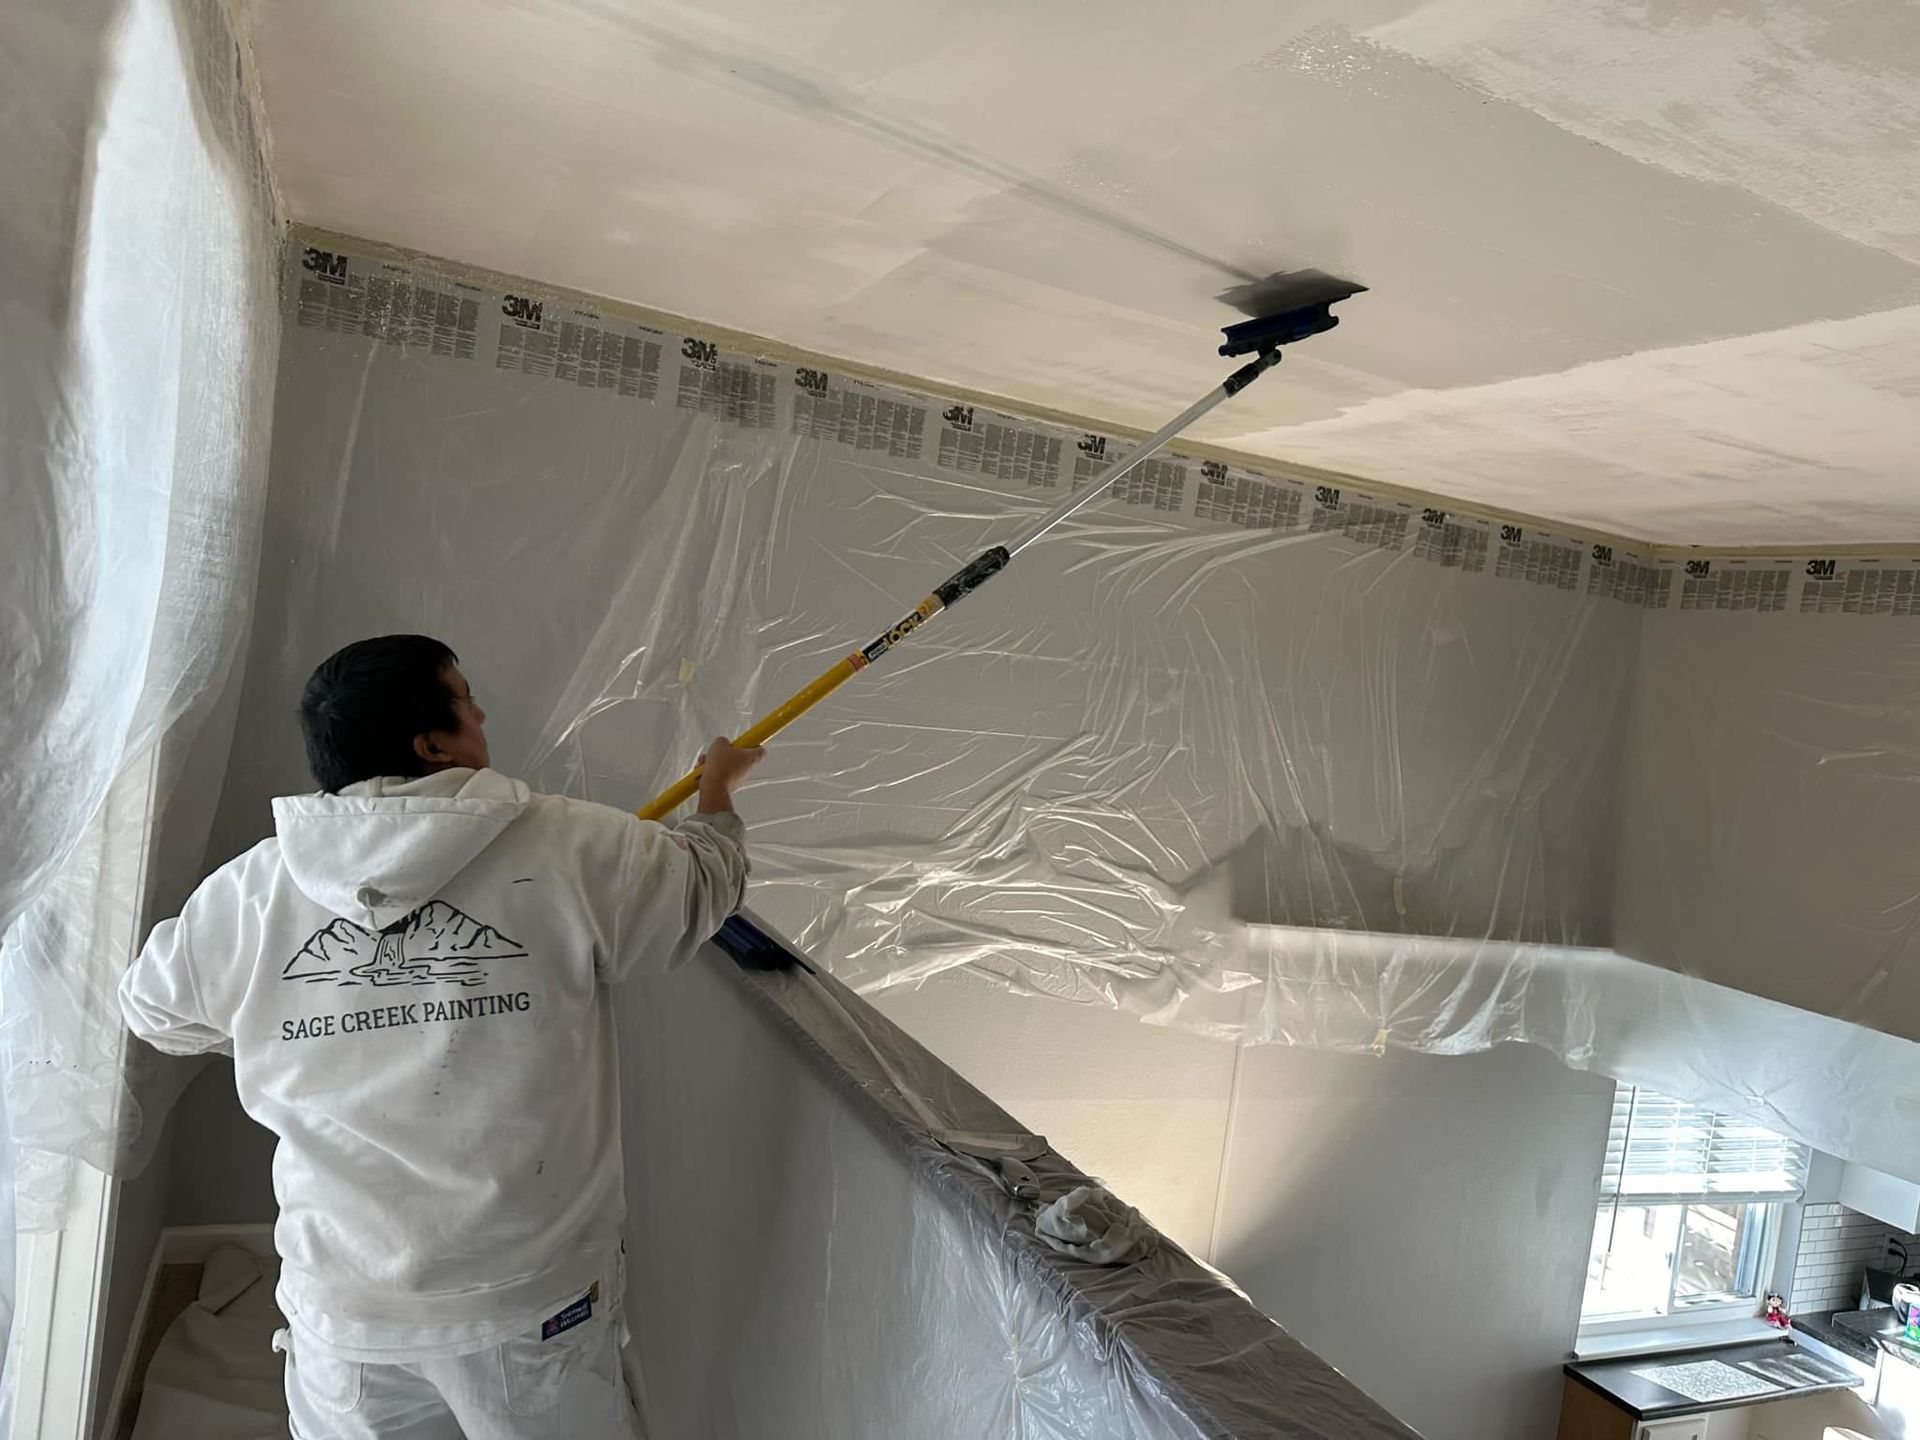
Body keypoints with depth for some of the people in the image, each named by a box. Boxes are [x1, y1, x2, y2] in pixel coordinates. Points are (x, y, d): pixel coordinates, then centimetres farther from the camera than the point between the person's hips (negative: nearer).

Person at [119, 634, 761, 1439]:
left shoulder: (247, 893, -7)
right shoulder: (572, 852, -15)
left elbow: (152, 1008, 12)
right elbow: (704, 882, 3)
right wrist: (718, 794, 22)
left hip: (345, 1320, 3)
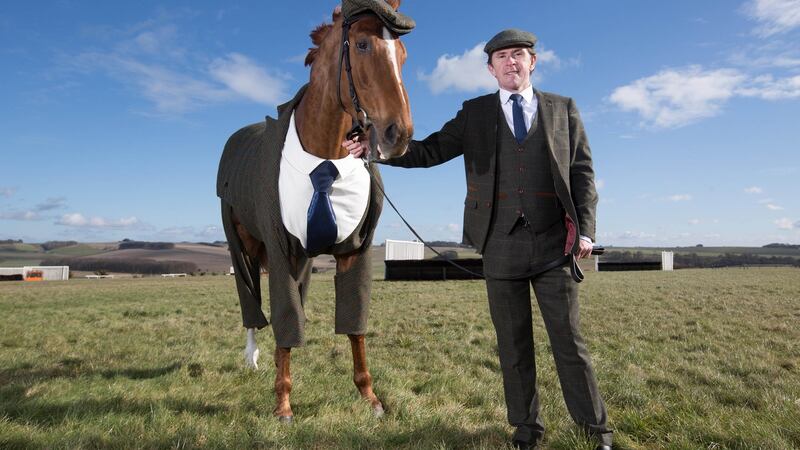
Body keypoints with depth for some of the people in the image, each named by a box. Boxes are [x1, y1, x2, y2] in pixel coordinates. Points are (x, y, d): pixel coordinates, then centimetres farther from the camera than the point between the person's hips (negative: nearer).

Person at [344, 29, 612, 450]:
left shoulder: (563, 109, 10)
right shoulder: (474, 113, 10)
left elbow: (582, 172, 5)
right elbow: (430, 151, 3)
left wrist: (585, 229, -7)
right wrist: (374, 147, -11)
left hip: (554, 243, 0)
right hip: (501, 244, 1)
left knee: (568, 339, 6)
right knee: (513, 343, 10)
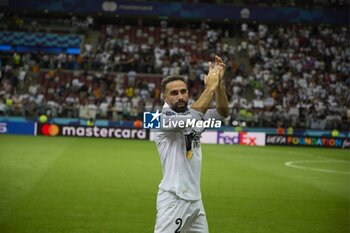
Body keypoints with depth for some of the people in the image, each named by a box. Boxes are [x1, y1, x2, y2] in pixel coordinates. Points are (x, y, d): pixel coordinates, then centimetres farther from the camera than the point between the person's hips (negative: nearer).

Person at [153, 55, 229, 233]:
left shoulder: (194, 116, 12)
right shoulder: (163, 118, -12)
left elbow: (222, 113, 0)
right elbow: (192, 117, -28)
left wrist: (219, 82, -13)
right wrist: (210, 86, -19)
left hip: (195, 198, 8)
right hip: (173, 199, -8)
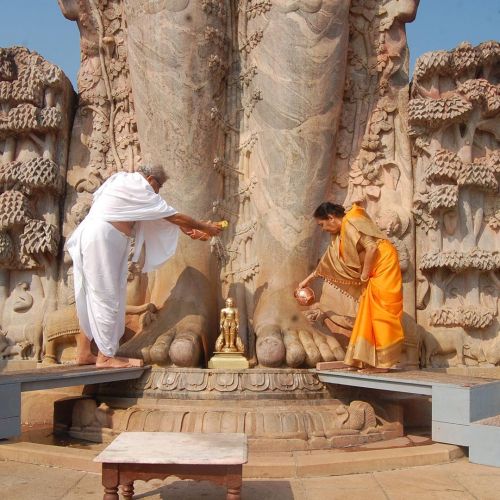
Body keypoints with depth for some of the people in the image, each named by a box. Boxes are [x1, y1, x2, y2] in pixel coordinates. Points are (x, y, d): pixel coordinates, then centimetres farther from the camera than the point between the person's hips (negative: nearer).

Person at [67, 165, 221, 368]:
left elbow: (156, 218, 25)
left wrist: (182, 227, 24)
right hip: (100, 239, -10)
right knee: (106, 296, -6)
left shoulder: (125, 183, 21)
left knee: (93, 296, 10)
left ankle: (84, 352, 14)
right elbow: (173, 216, -4)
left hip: (98, 239, 10)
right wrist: (204, 227, 6)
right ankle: (106, 356, -2)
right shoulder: (138, 187, -7)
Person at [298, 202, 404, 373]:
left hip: (383, 265, -10)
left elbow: (372, 248, -24)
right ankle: (369, 360, 10)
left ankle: (381, 362, -7)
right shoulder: (340, 234, 14)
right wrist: (308, 279, 28)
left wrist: (364, 275, -14)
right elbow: (328, 260, 24)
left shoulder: (351, 222, -15)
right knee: (368, 314, 7)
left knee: (380, 312, -9)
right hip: (373, 273, 10)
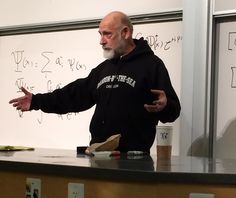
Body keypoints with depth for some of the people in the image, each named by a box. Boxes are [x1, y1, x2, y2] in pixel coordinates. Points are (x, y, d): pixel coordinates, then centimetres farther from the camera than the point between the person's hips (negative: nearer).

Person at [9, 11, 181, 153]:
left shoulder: (151, 64, -4)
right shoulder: (103, 69, 19)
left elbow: (173, 109, -10)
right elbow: (75, 95, 22)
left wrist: (164, 106, -33)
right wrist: (37, 101, 18)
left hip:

▶ **What you have to do**: Lay out every line of the rows above as a Markdown table with two columns, Number and Line, numbering each line and omitting blank lines. Leave the pictures out of the table.

▶ **Exercise response**:
| Number | Line |
|---|---|
| 1 | Body keypoints with depth for some of the people in the image, each named by a box. Boxes are [x1, y1, x2, y2] in pixel coordinates. Points are (x, y, d): pixel coordinates, then centimetres farther from the camera than the point between the person's hips (negative: nearer). |
| 2 | Person at [119, 634, 761, 1439]: |
| 3 | left shoulder: (247, 893, -7) |
| 4 | right shoulder: (572, 852, -15) |
| 5 | left elbow: (152, 1008, 12) |
| 6 | right elbow: (704, 882, 3) |
| 7 | right wrist: (718, 794, 22) |
| 8 | left hip: (345, 1320, 3) |
| 9 | Body keypoints with depth for some of the people in the image, each named by a box. Boxes are [x1, y1, x2, y2] in pixel coordinates. Points are (x, y, d): pixel coordinates, then centimetres farther from the camera than the point between the person's hips (negative: nearer). |
| 10 | Person at [344, 29, 612, 450]: |
| 11 | left shoulder: (563, 109, 10) |
| 12 | right shoulder: (474, 113, 10) |
| 13 | left elbow: (582, 172, 5) |
| 14 | right elbow: (430, 151, 3) |
| 15 | left wrist: (585, 229, -7) |
| 16 | right wrist: (374, 147, -11) |
| 17 | left hip: (554, 243, 0) |
| 18 | right hip: (501, 244, 1) |
| 19 | left knee: (568, 339, 6) |
| 20 | right knee: (513, 343, 10) |
| 21 | Body keypoints with depth for some of the people in the image, each named by a box. Boxes are [x1, y1, x2, y2] in pixel coordinates. Points are (x, y, d): pixel coordinates, then centimetres farther from the camera than the point between the person's hips (negative: nearer). |
| 22 | Person at [153, 55, 229, 233]: |
| 23 | left shoulder: (194, 116, 12) |
| 24 | right shoulder: (163, 118, -12) |
| 25 | left elbow: (222, 113, 0) |
| 26 | right elbow: (192, 117, -28) |
| 27 | left wrist: (219, 82, -13) |
| 28 | right wrist: (210, 86, -19) |
| 29 | left hip: (195, 198, 8) |
| 30 | right hip: (173, 199, -8) |
| 31 | Body keypoints with depth for some of the people in the image, each named by a box. Boxes are [x1, y1, x2, y2] in pixel coordinates. Points are (x, y, d): pixel coordinates, then centimetres farther from the camera than the point between the person's hips (negative: nearer). |
| 32 | Person at [67, 165, 221, 368]: |
| 33 | left elbow: (156, 218, 25) |
| 34 | left wrist: (182, 227, 24) |
| 35 | right hip: (100, 239, -10) |
| 36 | right knee: (106, 296, -6) |
| 37 | left shoulder: (125, 183, 21) |
| 38 | left knee: (93, 296, 10) |
| 39 | left ankle: (84, 352, 14) |
| 40 | right elbow: (173, 216, -4) |
| 41 | left hip: (98, 239, 10) |
| 42 | right wrist: (204, 227, 6) |
| 43 | right ankle: (106, 356, -2) |
| 44 | right shoulder: (138, 187, -7) |
| 45 | Person at [298, 202, 404, 373]: |
| 46 | left hip: (383, 265, -10) |
| 47 | left elbow: (372, 248, -24) |
| 48 | right ankle: (369, 360, 10) |
| 49 | left ankle: (381, 362, -7) |
| 50 | right shoulder: (340, 234, 14) |
| 51 | right wrist: (308, 279, 28) |
| 52 | left wrist: (364, 275, -14) |
| 53 | right elbow: (328, 260, 24) |
| 54 | left shoulder: (351, 222, -15) |
| 55 | right knee: (368, 314, 7) |
| 56 | left knee: (380, 312, -9) |
| 57 | right hip: (373, 273, 10) |
| 58 | Body keypoints with depth for some of the people in the image, each named by a box. Boxes are [x1, y1, x2, y2] in pixel coordinates. Points are (x, y, d): pixel coordinates, then centimetres farther from the camera than the point between the person's hips (negative: nearer). |
| 59 | Person at [9, 11, 181, 153]: |
| 60 | left shoulder: (151, 64, -4) |
| 61 | right shoulder: (103, 69, 19) |
| 62 | left elbow: (173, 109, -10) |
| 63 | right elbow: (75, 95, 22) |
| 64 | left wrist: (164, 106, -33) |
| 65 | right wrist: (37, 101, 18) |
| 66 | left hip: |